Document passage Block Start

Jared Leto Headlines Adweek’s L.A. Roundtable
A-listers from the worlds of entertainment, agencies and tech talk creativity and convergence By James Cooper
More than any city in the world, Los Angeles defines creativity. It is shaped by a massive entertainment industry, storied creative agencies and a burgeoning maker and startup culture. But its creative energy also is driven by the powerful intangibles of optimism and renewal. And with digital technology linking it not only to Chicago and New York but also South America and Asia, L.A. will only grow as the world’s creative center. That’s why Adweek last month invited a group at the heart of this business and city to discuss opportunities and challenges of living and working among the most creative doers and dreamers.
We were joined by: Jared Leto, actor, musician and digital entrepreneur; Chris Bruss, vp, brand entertainment, Funny or Die; Jae Goodman, co-chief creative officer/co-head, CAA Marketing; Rob Schwartz, global creative president TBWA\Worldwide; Sibyl Goldman, head of entertainment partnerships, Facebook; Jamie Byrne, director, content strategy, YouTube; and John Boiler, founder and CEO, 72andSunny.
Adweek: Rob, TBWA has a long legacy in Los Angeles, and our motivation for being here today is probably similar to what spurred Jay Chiat to set up shop here in 1968. Do you think his creative manifest destiny has been realized?
Rob Schwartz, global creative president, TBWA\Worldwide (Clio juror ’13): I think, yes. Jay basically said I don’t want to be New York, I don’t want to be Chicago. I want to go to this place Los Angeles. And back then there were movie companies and Dodger Stadium. Nobody was thinking advertising. But slowly and surely, between Jay and Guy Day, they built an agency based on L.A. at its best, and that’s doing things that hadn’t been done.
Jared, with so many creative tools at your disposal, do you have to be more curator than creative?
Jared Leto, actor/musician/digital entrepreneur: No, not really. Thankfully, I don’t have those kind of rules in place. I basically get to do whatever I feel like doing, and that’s my job as an artist. When you think of the greatest things of all time, whether it’s advertising or whether it’s art, the word risk is somewhere in there, right? And if you’re paying attention to the rules, you’re not risking very much. So my job is to not follow rules, that’s the job of the artist.

Document passage Block End
Collected material Block Start

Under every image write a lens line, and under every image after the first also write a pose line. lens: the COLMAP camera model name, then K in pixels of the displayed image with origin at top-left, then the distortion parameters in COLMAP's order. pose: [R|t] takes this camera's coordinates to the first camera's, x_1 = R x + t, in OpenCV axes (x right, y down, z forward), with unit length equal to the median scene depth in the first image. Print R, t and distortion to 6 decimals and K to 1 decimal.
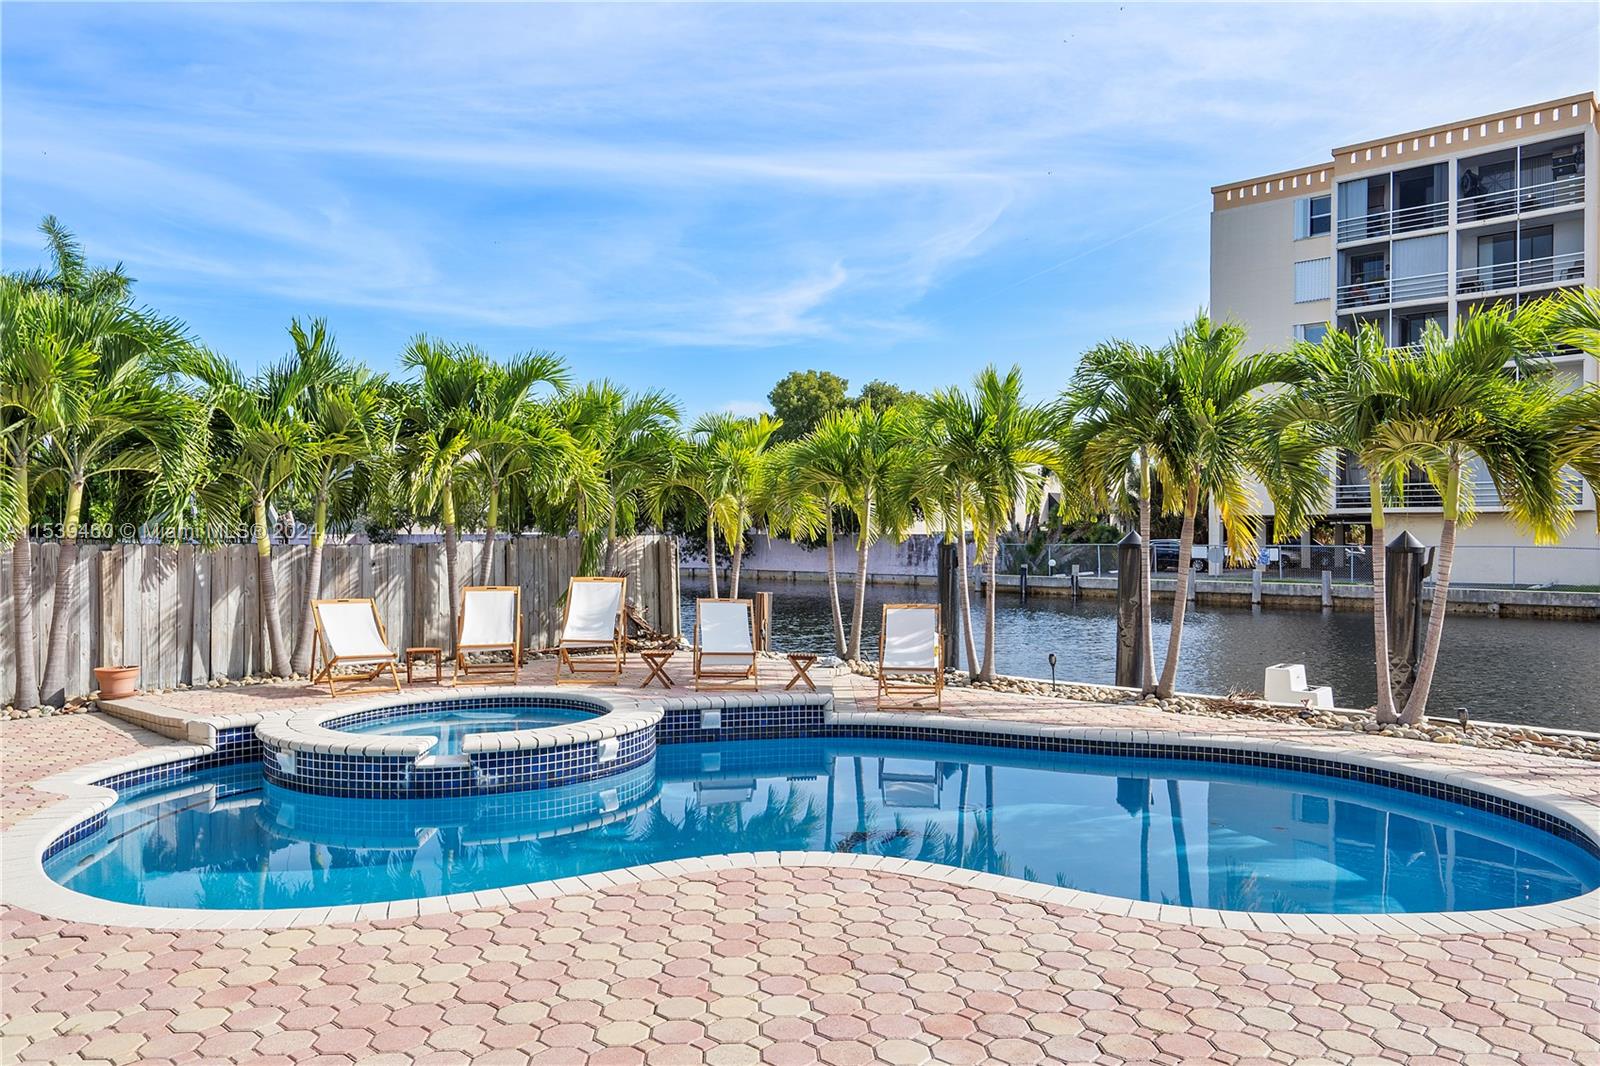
lens RADIAL K [[1073.6, 0, 817.6], [0, 1073.6, 546.4], [0, 0, 1]] dist [0.005252, 0.001370]
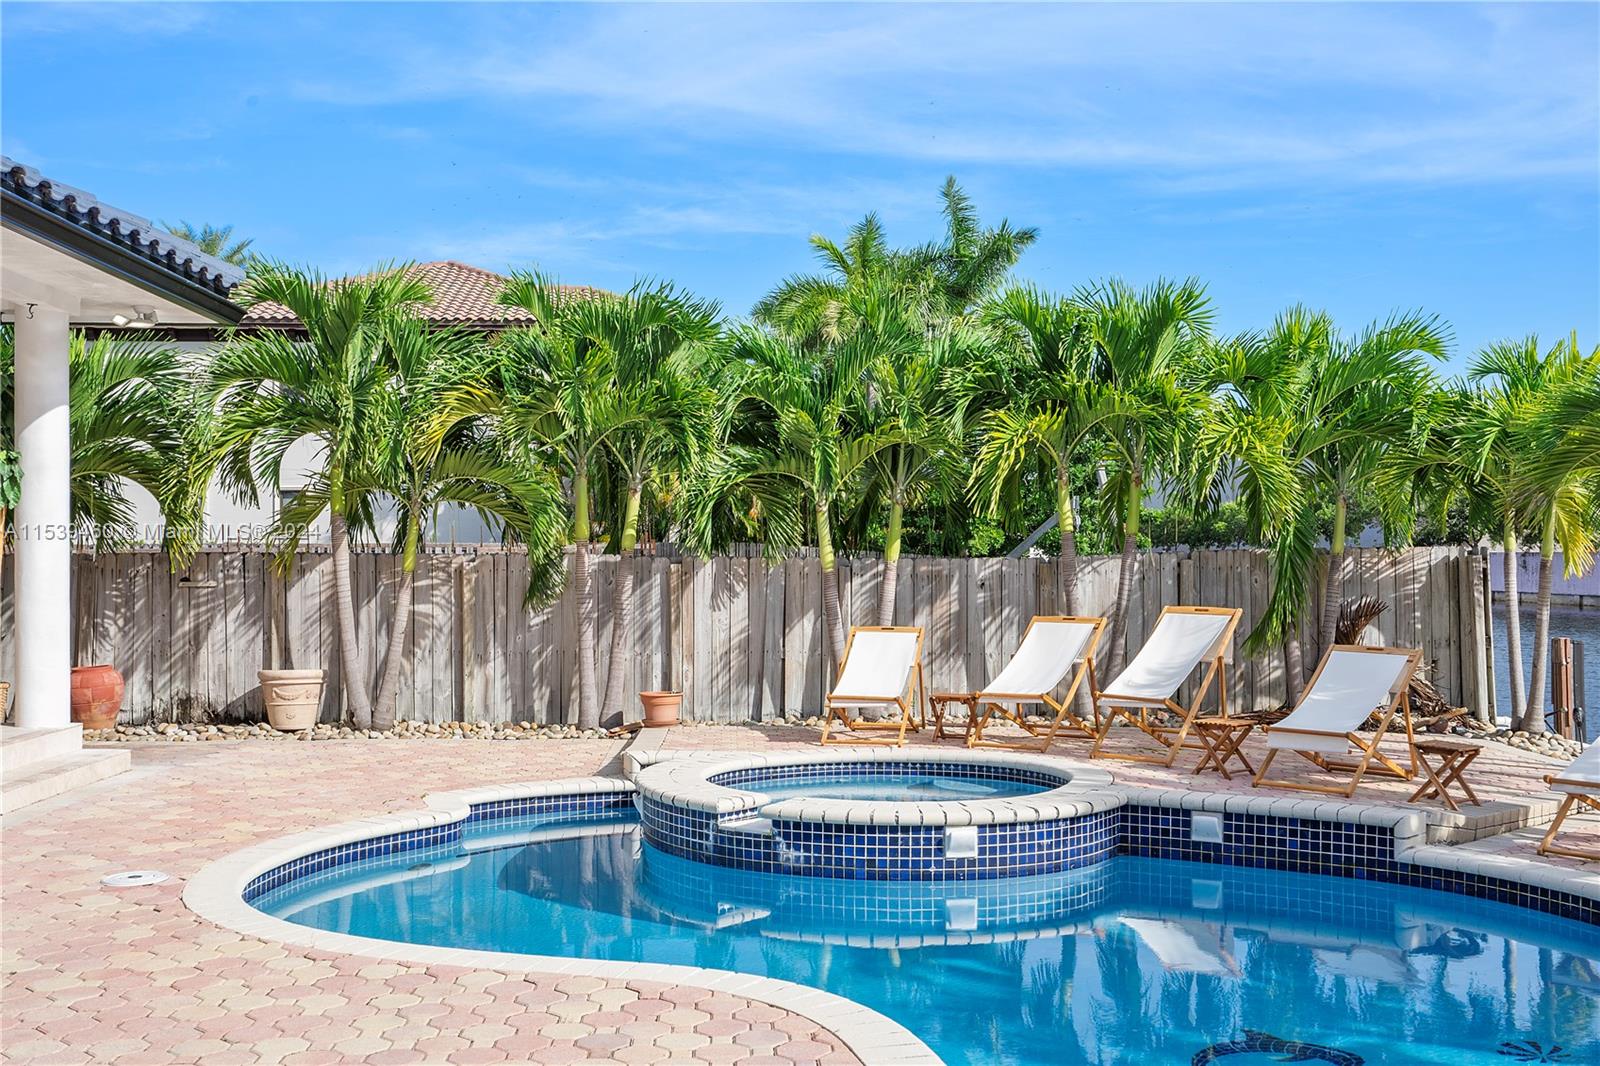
lens RADIAL K [[1594.2, 0, 802.5], [0, 1594.2, 567.9], [0, 0, 1]] dist [0.004516, 0.000000]
pose [[0.695271, 0.004363, -0.718735, 0.419433], [-0.006009, 0.999982, 0.000258, 0.007028], [0.718723, 0.004140, 0.695284, 0.163009]]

Collected material Block End

-- Directions --
(1) Copy everything in the L.A. roundtable article from "Adweek: Rob, TBWA" down to "curator than creative?".
(2) According to the L.A. roundtable article, in what year did Jay Chiat set up shop in Los Angeles?
(3) Pick up the L.A. roundtable article at the point where it stops and keep writing it.
The lines are separate material, unrelated to the L.A. roundtable article.

-- Answers to the exercises --
(1)
Adweek: Rob, TBWA has a long legacy in Los Angeles, and our motivation for being here today is probably similar to what spurred Jay Chiat to set up shop here in 1968. Do you think his creative manifest destiny has been realized?
Rob Schwartz, global creative president, TBWA\Worldwide (Clio juror ’13): I think, yes. Jay basically said I don’t want to be New York, I don’t want to be Chicago. I want to go to this place Los Angeles. And back then there were movie companies and Dodger Stadium. Nobody was thinking advertising. But slowly and surely, between Jay and Guy Day, they built an agency based on L.A. at its best, and that’s doing things that hadn’t been done.
Jared, with so many creative tools at your disposal, do you have to be more curator than creative?

(2) 1968

(3)
Sibyl, Facebook is doing interesting work connecting talent with their fan bases.
Sibyl Goldman, head of entertainment partnerships, Facebook: There’s this amazing thing happening now where creative people are connecting directly with their fans in ways that used to have to happen through marketing. I support marketing, of course, but there’s that direct message experience that happens now if you like or follow someone on any of these platforms. There’s a huge opportunity for artists to share what they’re passionate about, whether it’s their own projects or something else they love.
Jamie Byrne, director, content strategy, YouTube: With these open platforms, whether it’s YouTube, Twitter, Instagram, Facebook, individual creators can reach out and build a fan base all on their own. There’s no longer a gatekeeper that says this person is going to get cast in this and become famous. You have somebody like Bethany Mota post her first video on YouTube at 14. Four years later she’s globally known, has millions of subscribers, and she’s now on Dancing With the Stars. That’s one of the really exciting things that’s happening right now and a lot of it’s being driven by companies here in L.A.
John, how do you create connective tissue among agencies, entertainment, tech and brands?
John Boiler, founder/CEO, 72andSunny: It used to be that whenever you wanted to connect with celebrity or a media channel, it was a transaction. But now you really have to have a creative agenda. The reason why we’ve had some success is because we go with, like, five ideas that might help get everyone’s interest aligned and moving toward an abundance theory approach that we’re not going to fight over the pie, we’re going to make the pie bigger for everyone.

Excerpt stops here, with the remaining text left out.